***** Given passage
The following points highlight the top eight evidences of organic evolution of life. The evidences are: 1. Palaeontological Evidence 2. Geographical Evidence 3. Morphological Evidence 4. Embryological Evidence 5. Taxonomic Evidence 6. Physiological Evidence 7. Evidence from Artificial Selection 8. Evidence from Recent Progress of Evolution.

1. Palaeontological Evidence:

Palaeontology is a branch of Geology which is concerned with the study of fossils. Fossils are long-preserved remains of plants and animals which are found buried in the earth. They may be petrified skeletons or shells which have been converted into stones.

They may be foot-prints of animals or imprints of other parts such as leaves of a plant. They may be intact fossils such as the mastodons preserved in the frozen ice of Siberia. They may be insect, preserved in crystal clear amber.

They may be petrified cast of an individual from the interior of which the individual itself has disappeared by decay. Most of the fossils were formed when a section of earth-containing buried organisms were gradually converted into stone by geological changes.

In such a section the oldest layer is evidently the deepest, and the young­est is the topmost. But as the years rolled by, this arrangement may be disturbed by various geological upheavals, such as crack­ing and erosion of the upper layers, thereby exposing the buried fossils.

Embedded in the earth along with fossils there are radio­active substances, such as Uranium, which undergoes decay and is changed into Lead within a definite period of time. Thus by measuring the quantity of these substances in a given layer, the age of the crust can be determined accurately along, with the age of its fossil records.
**********
***** Record excerpts
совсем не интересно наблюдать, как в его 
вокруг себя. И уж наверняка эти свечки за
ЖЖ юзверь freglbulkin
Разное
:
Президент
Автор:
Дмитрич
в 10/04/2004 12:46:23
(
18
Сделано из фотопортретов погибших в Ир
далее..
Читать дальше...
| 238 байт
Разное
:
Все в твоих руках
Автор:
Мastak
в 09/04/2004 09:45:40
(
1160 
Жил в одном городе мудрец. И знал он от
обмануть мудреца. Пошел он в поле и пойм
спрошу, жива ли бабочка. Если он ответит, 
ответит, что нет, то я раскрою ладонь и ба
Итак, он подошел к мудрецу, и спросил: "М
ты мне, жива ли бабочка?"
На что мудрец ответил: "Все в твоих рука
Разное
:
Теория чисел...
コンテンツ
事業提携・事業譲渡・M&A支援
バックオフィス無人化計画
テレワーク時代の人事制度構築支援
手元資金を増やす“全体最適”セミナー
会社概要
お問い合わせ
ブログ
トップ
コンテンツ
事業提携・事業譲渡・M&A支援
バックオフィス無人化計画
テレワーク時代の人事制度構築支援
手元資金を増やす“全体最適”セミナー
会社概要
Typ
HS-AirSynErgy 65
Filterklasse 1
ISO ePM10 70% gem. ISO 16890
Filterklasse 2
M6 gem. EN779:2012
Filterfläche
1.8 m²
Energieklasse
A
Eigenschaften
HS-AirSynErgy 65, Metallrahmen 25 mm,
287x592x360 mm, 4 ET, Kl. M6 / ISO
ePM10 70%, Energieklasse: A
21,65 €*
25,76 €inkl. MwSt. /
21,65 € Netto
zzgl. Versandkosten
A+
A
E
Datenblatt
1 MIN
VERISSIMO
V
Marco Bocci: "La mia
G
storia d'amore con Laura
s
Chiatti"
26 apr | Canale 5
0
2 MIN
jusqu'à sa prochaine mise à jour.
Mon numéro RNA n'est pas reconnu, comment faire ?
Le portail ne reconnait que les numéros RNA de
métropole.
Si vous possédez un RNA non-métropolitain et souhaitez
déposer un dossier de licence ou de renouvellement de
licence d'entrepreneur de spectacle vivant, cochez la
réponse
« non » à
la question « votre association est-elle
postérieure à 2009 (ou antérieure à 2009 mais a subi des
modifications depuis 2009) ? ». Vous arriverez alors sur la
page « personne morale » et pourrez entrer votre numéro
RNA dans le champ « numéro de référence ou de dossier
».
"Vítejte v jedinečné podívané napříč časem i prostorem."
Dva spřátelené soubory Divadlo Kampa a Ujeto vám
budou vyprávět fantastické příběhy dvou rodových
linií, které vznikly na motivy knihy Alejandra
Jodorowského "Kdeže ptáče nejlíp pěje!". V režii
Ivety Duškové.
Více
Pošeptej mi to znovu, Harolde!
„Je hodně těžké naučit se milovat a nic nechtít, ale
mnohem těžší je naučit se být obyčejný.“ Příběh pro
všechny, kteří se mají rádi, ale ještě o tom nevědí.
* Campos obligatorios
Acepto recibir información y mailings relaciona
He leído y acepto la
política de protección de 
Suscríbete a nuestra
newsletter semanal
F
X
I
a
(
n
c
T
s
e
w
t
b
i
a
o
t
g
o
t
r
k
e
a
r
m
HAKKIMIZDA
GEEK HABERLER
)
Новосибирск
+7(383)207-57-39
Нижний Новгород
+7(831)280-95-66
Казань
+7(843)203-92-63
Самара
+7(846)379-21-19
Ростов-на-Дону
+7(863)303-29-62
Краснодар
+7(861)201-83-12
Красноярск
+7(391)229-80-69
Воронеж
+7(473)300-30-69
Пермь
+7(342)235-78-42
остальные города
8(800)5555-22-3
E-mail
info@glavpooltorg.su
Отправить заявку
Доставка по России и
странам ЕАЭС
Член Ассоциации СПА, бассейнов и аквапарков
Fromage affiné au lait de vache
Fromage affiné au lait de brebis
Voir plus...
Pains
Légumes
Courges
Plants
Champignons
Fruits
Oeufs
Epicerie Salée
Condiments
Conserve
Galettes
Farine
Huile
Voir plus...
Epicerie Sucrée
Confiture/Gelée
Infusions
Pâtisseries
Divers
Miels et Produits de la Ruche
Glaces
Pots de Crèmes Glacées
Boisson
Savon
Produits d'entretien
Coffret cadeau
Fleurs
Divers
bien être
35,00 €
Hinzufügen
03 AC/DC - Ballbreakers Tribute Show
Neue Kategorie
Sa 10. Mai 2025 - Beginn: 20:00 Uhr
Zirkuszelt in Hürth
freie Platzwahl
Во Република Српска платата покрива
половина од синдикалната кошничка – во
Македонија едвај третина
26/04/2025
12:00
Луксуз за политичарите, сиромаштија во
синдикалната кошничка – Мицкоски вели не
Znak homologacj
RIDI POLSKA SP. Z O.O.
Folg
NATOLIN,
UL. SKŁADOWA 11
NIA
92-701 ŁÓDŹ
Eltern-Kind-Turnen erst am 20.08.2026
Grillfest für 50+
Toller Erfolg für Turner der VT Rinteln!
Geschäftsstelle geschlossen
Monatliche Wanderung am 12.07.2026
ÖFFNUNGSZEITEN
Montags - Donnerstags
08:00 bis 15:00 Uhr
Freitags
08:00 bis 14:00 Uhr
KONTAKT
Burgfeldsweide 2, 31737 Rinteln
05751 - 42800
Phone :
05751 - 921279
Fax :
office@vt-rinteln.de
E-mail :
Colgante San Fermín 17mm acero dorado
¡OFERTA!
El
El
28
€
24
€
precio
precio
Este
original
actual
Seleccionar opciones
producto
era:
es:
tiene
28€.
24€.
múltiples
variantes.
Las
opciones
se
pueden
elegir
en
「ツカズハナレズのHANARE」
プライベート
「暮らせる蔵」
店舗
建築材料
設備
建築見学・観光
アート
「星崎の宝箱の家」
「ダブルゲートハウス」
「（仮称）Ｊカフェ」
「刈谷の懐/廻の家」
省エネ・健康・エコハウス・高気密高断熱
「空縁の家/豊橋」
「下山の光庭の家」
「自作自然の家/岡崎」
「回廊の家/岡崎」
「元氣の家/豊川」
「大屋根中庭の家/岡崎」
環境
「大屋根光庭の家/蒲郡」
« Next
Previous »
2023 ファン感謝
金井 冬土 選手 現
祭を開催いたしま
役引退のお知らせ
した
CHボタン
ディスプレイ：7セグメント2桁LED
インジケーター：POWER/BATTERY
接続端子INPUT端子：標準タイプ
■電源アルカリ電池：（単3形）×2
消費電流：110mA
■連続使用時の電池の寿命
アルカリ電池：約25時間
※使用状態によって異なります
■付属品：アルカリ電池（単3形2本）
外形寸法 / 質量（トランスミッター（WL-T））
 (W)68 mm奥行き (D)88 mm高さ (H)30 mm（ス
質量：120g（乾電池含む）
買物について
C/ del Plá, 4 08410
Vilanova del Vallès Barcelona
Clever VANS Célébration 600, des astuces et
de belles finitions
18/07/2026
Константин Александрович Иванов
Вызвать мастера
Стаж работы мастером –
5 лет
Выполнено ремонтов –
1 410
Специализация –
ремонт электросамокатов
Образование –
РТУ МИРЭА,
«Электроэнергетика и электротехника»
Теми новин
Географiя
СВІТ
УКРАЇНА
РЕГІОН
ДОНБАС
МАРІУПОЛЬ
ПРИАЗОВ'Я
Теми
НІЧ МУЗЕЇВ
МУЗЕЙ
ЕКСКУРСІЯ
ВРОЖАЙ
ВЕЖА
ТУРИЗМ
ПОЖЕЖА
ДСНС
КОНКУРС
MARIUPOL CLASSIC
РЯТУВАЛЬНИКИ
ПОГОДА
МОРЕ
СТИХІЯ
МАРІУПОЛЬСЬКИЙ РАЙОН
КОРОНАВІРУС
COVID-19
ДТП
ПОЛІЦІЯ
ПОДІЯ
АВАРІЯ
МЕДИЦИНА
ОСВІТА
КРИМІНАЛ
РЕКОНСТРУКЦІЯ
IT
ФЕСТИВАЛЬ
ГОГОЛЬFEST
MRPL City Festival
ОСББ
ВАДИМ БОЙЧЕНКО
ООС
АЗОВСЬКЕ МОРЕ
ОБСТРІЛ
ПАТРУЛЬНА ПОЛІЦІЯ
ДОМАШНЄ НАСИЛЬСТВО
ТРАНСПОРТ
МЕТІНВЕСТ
**********
Problem A
Reproduce the stretch of the evolution passage from "In such a section" through "the buried fossils.", word for word.
Problem B
Answer these questions using the evolution passage:
(i) In what are the mastodons mentioned as intact fossils preserved?
(ii) In a section of earth containing fossils, which layer is the oldest?
(iii) Into what is Uranium changed as it decays?

Answer box A
In such a section the oldest layer is evidently the deepest, and the young­est is the topmost. But as the years rolled by, this arrangement may be disturbed by various geological upheavals, such as crack­ing and erosion of the upper layers, thereby exposing the buried fossils.

Answer box B
(i) In the frozen ice of Siberia.
(ii) The deepest layer.
(iii) Into Lead.